The photo he sent showed a murder of the black birds hopping, chowing down and otherwise being raucous just inside the forest line of his 5-acre spread outside Granite Falls, Wash.

They were gathered around what remained of the carcass of a 5×5 muley my friend had shot the previous weekend in Okanogan County.
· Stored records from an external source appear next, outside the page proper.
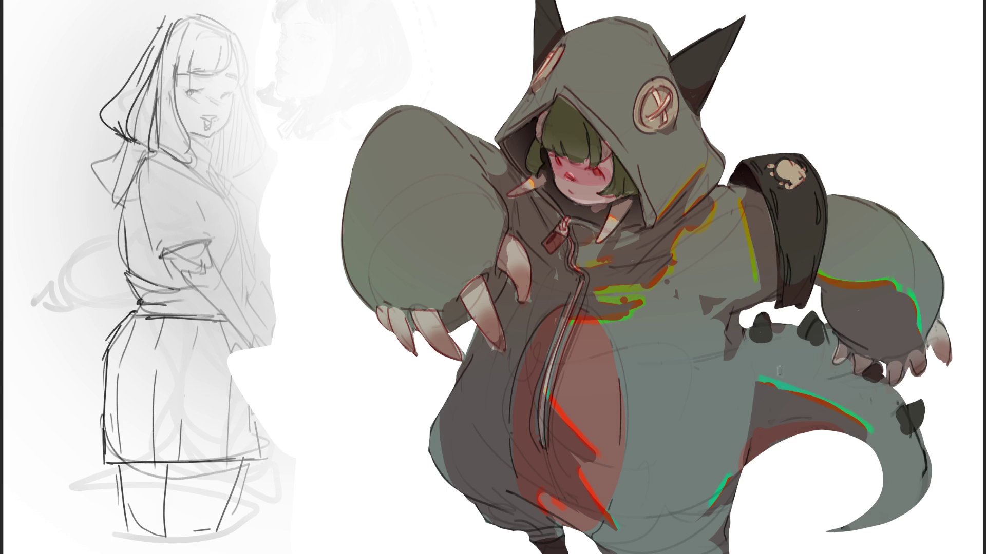
left_click_drag(486, 175, 500, 157)
mouse_move(477, 270)
left_mouse_down()
mouse_move(491, 264)
mouse_move(446, 316)
left_mouse_up()
left_click_drag(507, 257, 511, 239)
He’d finished butchering it himself at home, and now the bones were in the final stages of disassembly.

carcass 1
(ERIC BELL)

He’d left the backbone and ribs in front of his trail cam, which covers an area of converging game traces and trails he’s carved out of an old clearcut.

Besides the crows, a coyote and bobcat also came a’ calling the night he put the carcass out, as well as the next.

carcass 2
(ERIC BELL)
carcass 3
(ERIC BELL)
carcass 5
(ERIC BELL)

Pretty interesting, I thought, but it got even more interesting when this morning he fired me another round of images.

The pattern, I realized more clearly, was the gradual disintegration of the carcass as animals tugged it first this way, then that way, breaking off bits and hauling them elsewhere for a thorough gnawing. Their poo will further distribute nutrients from the deer into the forest (though one day far in the future may confound a coprologist: “This wasn’t Odocoileus hemionus range.”)

carcass 6
(ERIC BELL)
carcass 7
(ERIC BELL)
carcass 8
(ERIC BELL)
carcass 9
(ERIC BELL)
carcass 10
(ERIC BELL)

I don’t know how many more mouths that Methow muley will feed,  but so far so good says my friend about the table quality of that buck, aged at 51/2 years old.